Sex determination after conception through ultrasonography, amniocentesis and other techniques is already illegal under the Pre-Natal Diagnostic Techniques (PNDT) Act, but sex selection before conception falls in a legal no-man's land. Two months have passed since the Supreme Court, ruling on a writ petition, slammed the Centre and states for non-implementation of the Act, and suggested that it be amended to keep pace with technology (see boxes). Next month the court will assess subsequent action taken. The Government is even now working on amending the Act and banning XY separation. Dr Gupta, of course, is not bothered.

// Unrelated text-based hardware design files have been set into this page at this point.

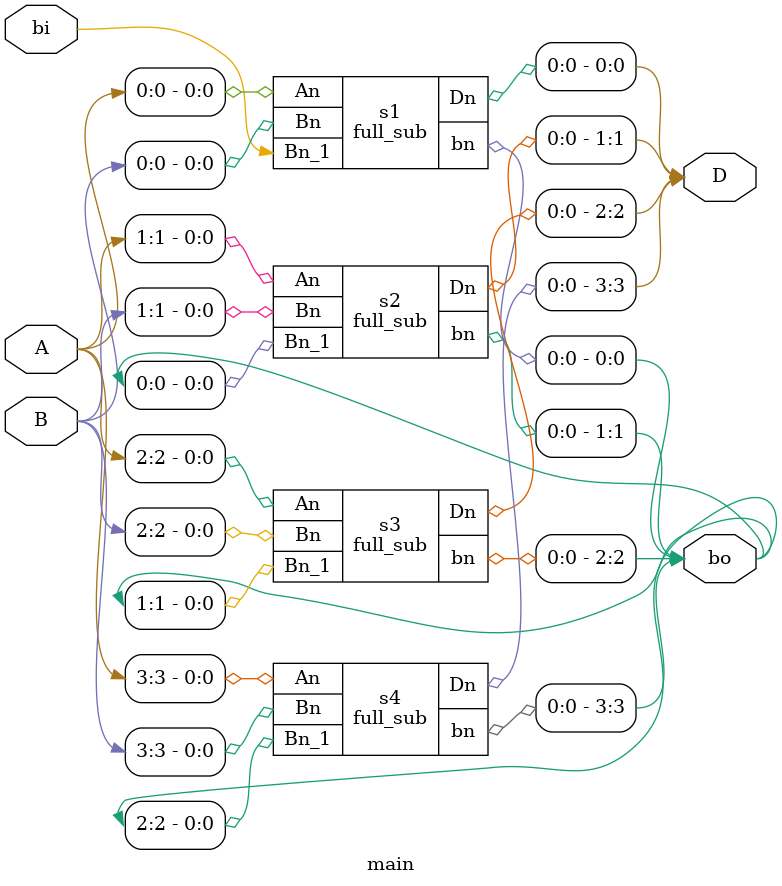
<source format=v>
`timescale 1ns / 1ps


module full_sub(An, Bn, Bn_1,bn, Dn);
    output bn, Dn;
    input An, Bn, Bn_1;
    assign Dn = Bn_1^(An^Bn);
    assign bn = (Bn_1&~(An^Bn))|(Bn&~An);
endmodule   

module main(A,B,bi,D,bo);
    input [3:0] A;
    input [3:0] B;
    input bi;
    output [3:0] D;
    output [3:0] bo;
    full_sub s1(A[0],B[0],bi,bo[0],D[0]);
    full_sub s2(A[1],B[1],bo[0],bo[1],D[1]);
    full_sub s3(A[2],B[2],bo[1],bo[2],D[2]);
    full_sub s4(A[3],B[3],bo[2],bo[3],D[3]);
endmodule

</source>
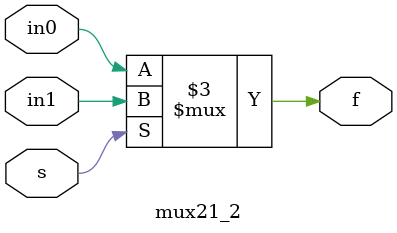
<source format=v>
module mux21 (in1, in0, s, f);
    input in1, in0, s;
    output reg f;

    always @ (in1 or in0 or s)
    begin
        if (s) f = in1;
        else f = in0;
    end
endmodule

module mux21_1 (in1, in0, s, f);
    input in1, in0, s;
    output reg f;

    always @ (in1, in0, s)
    begin
        if (s) f = in1;
        else f = in0;
    end
endmodule

module mux21_2 (in1, in0, s, f);
    input in1, in0, s;
    output reg f;

    //* => ANY OF INPUT VARIABLES CHANGE
    always @ (*)
    begin
        if (s) f = in1;
        else f = in0;
    end
endmodule
</source>
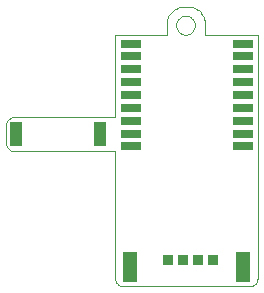
<source format=gbp>
G75*
%MOIN*%
%OFA0B0*%
%FSLAX24Y24*%
%IPPOS*%
%LPD*%
%AMOC8*
5,1,8,0,0,1.08239X$1,22.5*
%
%ADD10C,0.0000*%
%ADD11R,0.0394X0.0787*%
%ADD12R,0.0709X0.0276*%
%ADD13R,0.0709X0.0315*%
%ADD14R,0.0500X0.1000*%
%ADD15R,0.0320X0.0350*%
D10*
X009958Y013875D02*
X013333Y013875D01*
X013333Y009625D01*
X013335Y009595D01*
X013340Y009565D01*
X013349Y009536D01*
X013362Y009509D01*
X013377Y009483D01*
X013396Y009459D01*
X013417Y009438D01*
X013441Y009419D01*
X013467Y009404D01*
X013494Y009391D01*
X013523Y009382D01*
X013553Y009377D01*
X013583Y009375D01*
X017831Y009375D01*
X017861Y009377D01*
X017891Y009382D01*
X017920Y009391D01*
X017948Y009403D01*
X017973Y009419D01*
X017997Y009437D01*
X018019Y009458D01*
X018038Y009482D01*
X018053Y009508D01*
X018066Y009535D01*
X018075Y009564D01*
X018081Y009594D01*
X018083Y009624D01*
X018083Y017750D01*
X016333Y017750D01*
X016333Y018124D01*
X016333Y018125D02*
X016330Y018170D01*
X016323Y018215D01*
X016313Y018259D01*
X016300Y018303D01*
X016283Y018345D01*
X016263Y018386D01*
X016239Y018425D01*
X016213Y018462D01*
X016184Y018497D01*
X016152Y018529D01*
X016118Y018559D01*
X016082Y018586D01*
X016043Y018611D01*
X016003Y018632D01*
X015961Y018650D01*
X015918Y018664D01*
X015874Y018675D01*
X015829Y018683D01*
X015784Y018687D01*
X015738Y018688D01*
X015739Y018688D02*
X015603Y018688D01*
X015602Y018687D02*
X015555Y018682D01*
X015509Y018672D01*
X015464Y018660D01*
X015420Y018643D01*
X015377Y018624D01*
X015336Y018601D01*
X015297Y018575D01*
X015260Y018546D01*
X015226Y018514D01*
X015194Y018479D01*
X015164Y018442D01*
X015138Y018403D01*
X015115Y018362D01*
X015096Y018319D01*
X015079Y018275D01*
X015067Y018230D01*
X015057Y018184D01*
X015052Y018137D01*
X015050Y018090D01*
X015052Y018043D01*
X015052Y017750D01*
X013333Y017750D01*
X013333Y015000D01*
X009958Y015000D01*
X009928Y014998D01*
X009898Y014993D01*
X009869Y014984D01*
X009842Y014971D01*
X009816Y014956D01*
X009792Y014937D01*
X009771Y014916D01*
X009752Y014892D01*
X009737Y014866D01*
X009724Y014839D01*
X009715Y014810D01*
X009710Y014780D01*
X009708Y014750D01*
X009708Y014125D01*
X009710Y014095D01*
X009715Y014065D01*
X009724Y014036D01*
X009737Y014009D01*
X009752Y013983D01*
X009771Y013959D01*
X009792Y013938D01*
X009816Y013919D01*
X009842Y013904D01*
X009869Y013891D01*
X009898Y013882D01*
X009928Y013877D01*
X009958Y013875D01*
X015370Y018064D02*
X015372Y018099D01*
X015378Y018134D01*
X015388Y018167D01*
X015401Y018200D01*
X015418Y018231D01*
X015438Y018259D01*
X015462Y018285D01*
X015488Y018309D01*
X015516Y018329D01*
X015547Y018346D01*
X015580Y018359D01*
X015613Y018369D01*
X015648Y018375D01*
X015683Y018377D01*
X015718Y018375D01*
X015753Y018369D01*
X015786Y018359D01*
X015819Y018346D01*
X015850Y018329D01*
X015878Y018309D01*
X015904Y018285D01*
X015928Y018259D01*
X015948Y018231D01*
X015965Y018200D01*
X015978Y018167D01*
X015988Y018134D01*
X015994Y018099D01*
X015996Y018064D01*
X015994Y018029D01*
X015988Y017994D01*
X015978Y017961D01*
X015965Y017928D01*
X015948Y017897D01*
X015928Y017869D01*
X015904Y017843D01*
X015878Y017819D01*
X015850Y017799D01*
X015819Y017782D01*
X015786Y017769D01*
X015753Y017759D01*
X015718Y017753D01*
X015683Y017751D01*
X015648Y017753D01*
X015613Y017759D01*
X015580Y017769D01*
X015547Y017782D01*
X015516Y017799D01*
X015488Y017819D01*
X015462Y017843D01*
X015438Y017869D01*
X015418Y017897D01*
X015401Y017928D01*
X015388Y017961D01*
X015378Y017994D01*
X015372Y018029D01*
X015370Y018064D01*
D11*
X012833Y014436D03*
X010038Y014436D03*
D12*
X013852Y014032D03*
X013852Y017457D03*
X017592Y017457D03*
X017592Y014032D03*
D13*
X017592Y014445D03*
X017592Y014879D03*
X017592Y015312D03*
X017592Y015745D03*
X017592Y016178D03*
X017592Y016611D03*
X017592Y017044D03*
X013852Y017044D03*
X013852Y016611D03*
X013852Y016178D03*
X013852Y015745D03*
X013852Y015312D03*
X013852Y014879D03*
X013852Y014445D03*
D14*
X013833Y010000D03*
X017583Y010000D03*
D15*
X016583Y010250D03*
X016083Y010250D03*
X015583Y010250D03*
X015083Y010250D03*
M02*

</source>
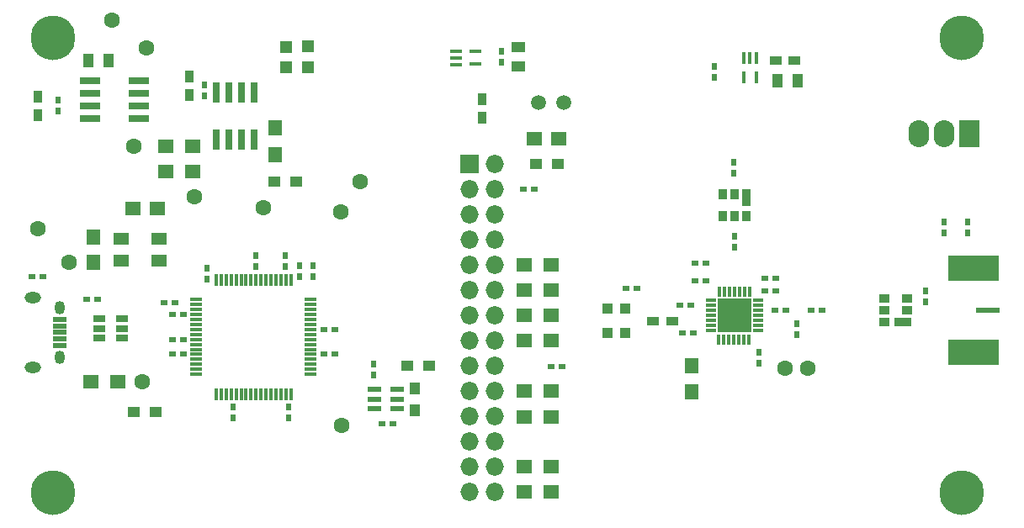
<source format=gbr>
G04 #@! TF.FileFunction,Soldermask,Top*
%FSLAX46Y46*%
G04 Gerber Fmt 4.6, Leading zero omitted, Abs format (unit mm)*
G04 Created by KiCad (PCBNEW 4.0.5+dfsg1-4~bpo8+1) date Sun Nov  3 08:51:25 2019*
%MOMM*%
%LPD*%
G01*
G04 APERTURE LIST*
%ADD10C,0.100000*%
%ADD11R,1.320800X0.609600*%
%ADD12R,3.401600X3.401600*%
%ADD13R,0.401600X1.051600*%
%ADD14R,1.051600X0.401600*%
%ADD15C,4.501600*%
%ADD16C,0.701600*%
%ADD17R,0.851600X1.301600*%
%ADD18R,0.601600X0.701600*%
%ADD19R,1.601600X1.351600*%
%ADD20R,1.351600X1.601600*%
%ADD21R,0.701600X0.601600*%
%ADD22R,1.301600X0.851600*%
%ADD23R,1.301600X0.701600*%
%ADD24R,1.601600X1.401600*%
%ADD25R,1.301600X1.001600*%
%ADD26R,1.401600X1.601600*%
%ADD27C,1.501600*%
%ADD28R,0.660400X2.082800*%
%ADD29R,0.401600X1.301600*%
%ADD30R,1.301600X0.401600*%
%ADD31R,2.101600X0.701600*%
%ADD32R,0.911600X1.801600*%
%ADD33R,0.911600X1.061600*%
%ADD34R,1.601600X1.301600*%
%ADD35R,1.001600X1.301600*%
%ADD36C,1.601600*%
%ADD37R,1.001600X1.101600*%
%ADD38R,0.457200X1.270000*%
%ADD39R,1.270000X0.457200*%
%ADD40R,1.451600X0.501600*%
%ADD41O,1.051600X1.351600*%
%ADD42O,1.651600X1.101600*%
%ADD43R,1.101600X1.351600*%
%ADD44R,1.351600X1.101600*%
%ADD45R,2.101600X2.701600*%
%ADD46O,2.101600X2.701600*%
%ADD47R,1.301600X1.301600*%
%ADD48R,5.181600X2.514600*%
%ADD49R,2.384600X0.481600*%
%ADD50R,1.828800X1.828800*%
%ADD51O,1.828800X1.828800*%
%ADD52R,1.801600X0.911600*%
%ADD53R,1.061600X0.911600*%
G04 APERTURE END LIST*
D10*
D11*
X120980200Y-102092800D03*
X120980200Y-101142800D03*
X120980200Y-100192800D03*
X118694200Y-100192800D03*
X118694200Y-101142800D03*
X118694200Y-102092800D03*
D12*
X154940000Y-92710000D03*
D13*
X156340000Y-95130000D03*
X155840000Y-95130000D03*
X155340000Y-95130000D03*
X154840000Y-95130000D03*
X154340000Y-95130000D03*
X153840000Y-95130000D03*
X153340000Y-95130000D03*
X156440000Y-90330000D03*
X155940000Y-90330000D03*
X155440000Y-90330000D03*
X154940000Y-90330000D03*
X154440000Y-90330000D03*
X153940000Y-90330000D03*
X153440000Y-90330000D03*
D14*
X157320000Y-94210000D03*
X157320000Y-93710000D03*
X157320000Y-93210000D03*
X157320000Y-92710000D03*
X157320000Y-92210000D03*
X157320000Y-91710000D03*
X157320000Y-91210000D03*
X152560000Y-94210000D03*
X152560000Y-93710000D03*
X152560000Y-93210000D03*
X152560000Y-92710000D03*
X152560000Y-92210000D03*
X152560000Y-91710000D03*
X152560000Y-91210000D03*
D15*
X177800000Y-64770000D03*
D16*
X179450000Y-64770000D03*
X178966726Y-65936726D03*
X177800000Y-66420000D03*
X176633274Y-65936726D03*
X176150000Y-64770000D03*
X176633274Y-63603274D03*
X177800000Y-63120000D03*
X178966726Y-63603274D03*
D15*
X177800000Y-110617000D03*
D16*
X179450000Y-110617000D03*
X178966726Y-111783726D03*
X177800000Y-112267000D03*
X176633274Y-111783726D03*
X176150000Y-110617000D03*
X176633274Y-109450274D03*
X177800000Y-108967000D03*
X178966726Y-109450274D03*
D15*
X86360000Y-110617000D03*
D16*
X88010000Y-110617000D03*
X87526726Y-111783726D03*
X86360000Y-112267000D03*
X85193274Y-111783726D03*
X84710000Y-110617000D03*
X85193274Y-109450274D03*
X86360000Y-108967000D03*
X87526726Y-109450274D03*
D17*
X100076000Y-70546000D03*
X100076000Y-68646000D03*
D18*
X101600000Y-70654000D03*
X101600000Y-69554000D03*
D19*
X96855600Y-81991200D03*
X94355600Y-81991200D03*
D20*
X90424000Y-87356000D03*
X90424000Y-84856000D03*
D18*
X86868000Y-72178000D03*
X86868000Y-71078000D03*
D21*
X89721600Y-91135200D03*
X90821600Y-91135200D03*
X144014100Y-90030300D03*
X145114100Y-90030300D03*
D22*
X159070000Y-67056000D03*
X160970000Y-67056000D03*
D21*
X152061000Y-89281000D03*
X150961000Y-89281000D03*
X150537000Y-91694000D03*
X149437000Y-91694000D03*
D18*
X157353000Y-96478000D03*
X157353000Y-97578000D03*
D21*
X157946000Y-89027000D03*
X159046000Y-89027000D03*
D17*
X129540000Y-70932000D03*
X129540000Y-72832000D03*
D22*
X146751000Y-93268800D03*
X148651000Y-93268800D03*
D21*
X150791000Y-94488000D03*
X149691000Y-94488000D03*
X152061000Y-87503000D03*
X150961000Y-87503000D03*
D19*
X137267000Y-74930000D03*
X134767000Y-74930000D03*
D21*
X137608400Y-97840800D03*
X136508400Y-97840800D03*
X134789000Y-80010000D03*
X133689000Y-80010000D03*
D18*
X154813000Y-78401000D03*
X154813000Y-77301000D03*
X178358800Y-83295400D03*
X178358800Y-84395400D03*
D23*
X91026600Y-93080800D03*
X91026600Y-94030800D03*
X91026600Y-94980800D03*
X93326600Y-94980800D03*
X93326600Y-94030800D03*
X93326600Y-93080800D03*
D18*
X174117000Y-90280400D03*
X174117000Y-91380400D03*
D24*
X97710000Y-78232000D03*
X100410000Y-78232000D03*
D25*
X96654800Y-102463600D03*
X94454800Y-102463600D03*
D24*
X97710000Y-75692000D03*
X100410000Y-75692000D03*
X90191600Y-99364800D03*
X92891600Y-99364800D03*
D26*
X108712000Y-73834000D03*
X108712000Y-76534000D03*
D25*
X108628000Y-79248000D03*
X110828000Y-79248000D03*
D26*
X150571200Y-100460800D03*
X150571200Y-97760800D03*
D24*
X136478000Y-107950000D03*
X133778000Y-107950000D03*
X136478000Y-102997000D03*
X133778000Y-102997000D03*
X136478000Y-110490000D03*
X133778000Y-110490000D03*
D25*
X134917000Y-77470000D03*
X137117000Y-77470000D03*
D24*
X136478000Y-100330000D03*
X133778000Y-100330000D03*
X136478000Y-95250000D03*
X133778000Y-95250000D03*
X136478000Y-92710000D03*
X133778000Y-92710000D03*
X136478000Y-90170000D03*
X133778000Y-90170000D03*
X136478000Y-87630000D03*
X133778000Y-87630000D03*
D27*
X135178800Y-71259700D03*
X137718800Y-71259700D03*
D28*
X102743000Y-75006200D03*
X104013000Y-75006200D03*
X105283000Y-75006200D03*
X106553000Y-75006200D03*
X106553000Y-70281800D03*
X105283000Y-70281800D03*
X104013000Y-70281800D03*
X102743000Y-70281800D03*
D29*
X102777600Y-100644400D03*
D30*
X100777600Y-91144400D03*
X100777600Y-91644400D03*
X100777600Y-92144400D03*
X100777600Y-92644400D03*
X100777600Y-93144400D03*
X100777600Y-93644400D03*
X100777600Y-94144400D03*
X100777600Y-94644400D03*
X100777600Y-95144400D03*
X100777600Y-95644400D03*
X100777600Y-96144400D03*
X100777600Y-96644400D03*
X100777600Y-97144400D03*
X100777600Y-97644400D03*
X100777600Y-98144400D03*
X100777600Y-98644400D03*
D29*
X103277600Y-100644400D03*
X103777600Y-100644400D03*
X104277600Y-100644400D03*
X104777600Y-100644400D03*
X105277600Y-100644400D03*
X105777600Y-100644400D03*
X106277600Y-100644400D03*
X106777600Y-100644400D03*
X107277600Y-100644400D03*
X107777600Y-100644400D03*
X108277600Y-100644400D03*
X108777600Y-100644400D03*
X109277600Y-100644400D03*
X109777600Y-100644400D03*
X110277600Y-100644400D03*
D30*
X112277600Y-98644400D03*
X112277600Y-98144400D03*
X112277600Y-97644400D03*
X112277600Y-97144400D03*
X112277600Y-96644400D03*
X112277600Y-96144400D03*
X112277600Y-95644400D03*
X112277600Y-95144400D03*
X112277600Y-94644400D03*
X112277600Y-94144400D03*
X112277600Y-93644400D03*
X112277600Y-93144400D03*
X112277600Y-92644400D03*
X112277600Y-92144400D03*
X112277600Y-91644400D03*
X112277600Y-91144400D03*
D29*
X110277600Y-89144400D03*
X109777600Y-89144400D03*
X109277600Y-89144400D03*
X108777600Y-89144400D03*
X108277600Y-89144400D03*
X107777600Y-89144400D03*
X107277600Y-89144400D03*
X106777600Y-89144400D03*
X106277600Y-89144400D03*
X105777600Y-89144400D03*
X105277600Y-89144400D03*
X104777600Y-89144400D03*
X104277600Y-89144400D03*
X103777600Y-89144400D03*
X103277600Y-89144400D03*
X102777600Y-89144400D03*
D31*
X90056800Y-69062600D03*
X90056800Y-70332600D03*
X90056800Y-72872600D03*
X94956800Y-72872600D03*
X94956800Y-71602600D03*
X94956800Y-70332600D03*
X94956800Y-69062600D03*
X90056800Y-71602600D03*
D32*
X156083000Y-80899000D03*
D33*
X154893000Y-80529000D03*
X153703000Y-80529000D03*
X156083000Y-82759000D03*
X154893000Y-82759000D03*
X153703000Y-82759000D03*
D34*
X97028000Y-85039200D03*
X93228000Y-85039200D03*
X93228000Y-87239200D03*
X97028000Y-87239200D03*
D21*
X99457600Y-96621600D03*
X98357600Y-96621600D03*
X99457600Y-92659200D03*
X98357600Y-92659200D03*
X84235200Y-88849200D03*
X85335200Y-88849200D03*
D17*
X84836000Y-72578000D03*
X84836000Y-70678000D03*
D18*
X152908000Y-67649000D03*
X152908000Y-68749000D03*
X131445000Y-66125000D03*
X131445000Y-67225000D03*
D21*
X120539600Y-103632000D03*
X119439600Y-103632000D03*
D18*
X118567200Y-98746400D03*
X118567200Y-97646400D03*
D25*
X121988400Y-97790000D03*
X124188400Y-97790000D03*
D35*
X122732800Y-102242800D03*
X122732800Y-100042800D03*
D36*
X95351600Y-99364800D03*
X95707200Y-65786000D03*
X84785200Y-83972400D03*
X92252800Y-62992000D03*
X87934800Y-87376000D03*
X100584000Y-80772000D03*
X117221000Y-79222600D03*
X115316000Y-82296000D03*
X107543600Y-81838800D03*
X115417600Y-103835200D03*
X94488000Y-75692000D03*
D37*
X142151100Y-92062300D03*
X142151100Y-94462300D03*
X143951100Y-94462300D03*
X143951100Y-92062300D03*
D38*
X155835300Y-68764200D03*
X157130700Y-68764200D03*
X157143400Y-66833800D03*
X156483000Y-66833800D03*
X155822600Y-66833800D03*
D39*
X128835200Y-67430700D03*
X128835200Y-66135300D03*
X126904800Y-66122600D03*
X126904800Y-66783000D03*
X126904800Y-67443400D03*
D40*
X86995000Y-94437200D03*
X86995000Y-95087200D03*
X86995000Y-95737200D03*
X86995000Y-93787200D03*
X86995000Y-93137200D03*
D41*
X86995000Y-96937200D03*
X86995000Y-91937200D03*
D42*
X84295000Y-90937200D03*
X84295000Y-97937200D03*
D21*
X157946000Y-90297000D03*
X159046000Y-90297000D03*
D43*
X159274000Y-69088000D03*
X161274000Y-69088000D03*
D18*
X161163000Y-93557000D03*
X161163000Y-94657000D03*
D44*
X133210300Y-65675000D03*
X133210300Y-67675000D03*
D21*
X160062000Y-92202000D03*
X158962000Y-92202000D03*
D45*
X178511200Y-74447400D03*
D46*
X175971200Y-74447400D03*
X173431200Y-74447400D03*
D36*
X162306000Y-98044000D03*
X160020000Y-98044000D03*
D18*
X154940000Y-85894000D03*
X154940000Y-84794000D03*
X175971200Y-83295400D03*
X175971200Y-84395400D03*
D21*
X163745000Y-92202000D03*
X162645000Y-92202000D03*
D15*
X86360000Y-64770000D03*
D16*
X88010000Y-64770000D03*
X87526726Y-65936726D03*
X86360000Y-66420000D03*
X85193274Y-65936726D03*
X84710000Y-64770000D03*
X85193274Y-63603274D03*
X86360000Y-63120000D03*
X87526726Y-63603274D03*
D18*
X101854000Y-89043600D03*
X101854000Y-87943600D03*
D21*
X113597600Y-96621600D03*
X114697600Y-96621600D03*
D18*
X104495600Y-101964400D03*
X104495600Y-103064400D03*
X110083600Y-101964400D03*
X110083600Y-103064400D03*
D21*
X113597600Y-94132400D03*
X114697600Y-94132400D03*
D18*
X106781600Y-87824400D03*
X106781600Y-86724400D03*
D21*
X99457600Y-95148400D03*
X98357600Y-95148400D03*
D18*
X109728000Y-87824400D03*
X109728000Y-86724400D03*
X111150400Y-88789600D03*
X111150400Y-87689600D03*
X112522000Y-88789600D03*
X112522000Y-87689600D03*
D43*
X89932000Y-67056000D03*
X91932000Y-67056000D03*
D21*
X98594000Y-91440000D03*
X97494000Y-91440000D03*
D47*
X109829600Y-65675800D03*
X109829600Y-67775800D03*
X111963200Y-67750400D03*
X111963200Y-65650400D03*
D48*
X178993800Y-87947500D03*
X178993800Y-96456500D03*
D49*
X180390800Y-92202000D03*
D50*
X128270000Y-77470000D03*
D51*
X130810000Y-77470000D03*
X128270000Y-80010000D03*
X130810000Y-80010000D03*
X128270000Y-82550000D03*
X130810000Y-82550000D03*
X128270000Y-85090000D03*
X130810000Y-85090000D03*
X128270000Y-87630000D03*
X130810000Y-87630000D03*
X128270000Y-90170000D03*
X130810000Y-90170000D03*
X128270000Y-92710000D03*
X130810000Y-92710000D03*
X128270000Y-95250000D03*
X130810000Y-95250000D03*
X128270000Y-97790000D03*
X130810000Y-97790000D03*
X128270000Y-100330000D03*
X130810000Y-100330000D03*
X128270000Y-102870000D03*
X130810000Y-102870000D03*
X128270000Y-105410000D03*
X130810000Y-105410000D03*
X128270000Y-107950000D03*
X130810000Y-107950000D03*
X128270000Y-110490000D03*
X130810000Y-110490000D03*
D52*
X171881800Y-93395800D03*
D53*
X172251800Y-92205800D03*
X172251800Y-91015800D03*
X170021800Y-93395800D03*
X170021800Y-92205800D03*
X170021800Y-91015800D03*
M02*

</source>
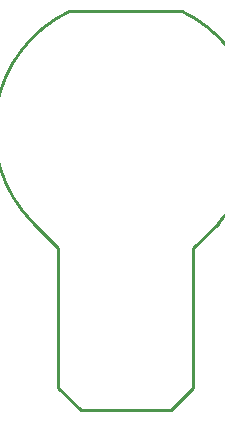
<source format=gm1>
G04*
G04 #@! TF.GenerationSoftware,Altium Limited,Altium Designer,23.8.1 (32)*
G04*
G04 Layer_Color=16711935*
%FSLAX25Y25*%
%MOIN*%
G70*
G04*
G04 #@! TF.SameCoordinates,4B8C02A6-DD82-47D5-92E1-CEE89DD6B1A8*
G04*
G04*
G04 #@! TF.FilePolarity,Positive*
G04*
G01*
G75*
%ADD10C,0.01000*%
D10*
X-18490Y39651D02*
G03*
X-30936Y-30936I18489J-39651D01*
G01*
X30936D02*
G03*
X18489Y39651I-30936J30936D01*
G01*
X-18490D02*
X18489D01*
X15000Y-93500D02*
X22500Y-86000D01*
X22500Y-86000D02*
Y-39372D01*
X22500D02*
X30936Y-30936D01*
X-30936D02*
X-22500Y-39372D01*
Y-86000D02*
Y-39372D01*
Y-86000D02*
X-15000Y-93500D01*
X15000D01*
M02*

</source>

"The Government has brought in a new law called the PNDT Act, which has made all this illegal," he volunteers. "But you don't worry. Nothing will happen..." Gupta goes on to explain the technique involved in XY separation, even drawing a crude sketch, and claiming a 90 per cent success rate. He also suggests an alternative requiring the use of a chemical by the female partner to slow down or kill off X-chromosome-bearing sperms during sexual intercourse. Further reassurance from the good doctor: "If you conceive a girl, you could always have an abortion. I don't have an ultrasound machine, but there are plenty of places close by that I could send you to, who will tell you the sex of the child. Because of the law, they won't write it down, but they'll tell you verbally if it's good news or bad news."

 

 

MINDLESS MEDICOS: Drs Sumeet and Sumita Sofat carry out XY separation

It's as simple as that. Not only are techniques such as XY separation on offer, ultrasound clinics across the country continue to defy the existing law by revealing the sex of the unborn child to parents. If any further explanation was needed for the skewed child sex ratios (in the 0-6 age group) shown by this year's provisional Census figures, it is this: that pre-conception sex selection is compounding the disastrous effects of continuing female infanticide and foeticide. Punjab, the worst of the states, had only 875 baby girls for every 1,000 boys in 1991; now it has just 793.

BOY MERCHANTS: Santokh in Chandigarh (above right); and Virk's Centre in Ludhiana

 

At Deep Hospital in Ludhiana, the board outside Dr S.P.S. Virk's office proudly displays an advertorial in The Indian Express listing the facilities available at Virk Infertility Research Centre here at Deep and at his Bombay Infertility Research Centre in Virk Hospital, Jalandhar, "pre-selection procedures by XY sperm separation" among them. The advertorial carefully justifies the use of the technique with the remark: "... definite medical indications ... exist where sex-linked genetic diseases make it desirable to have a healthy child of a particular sex only". That was an objective of the technology when it was originally developed, but here in India, it is the desire for a son not the fear of genetic disorders that drives most potential parents to these clinics. As Gupta lets on, "Of all the people who have come to me for XY separation, only two wanted a girl. The other 99 per cent came for a boy."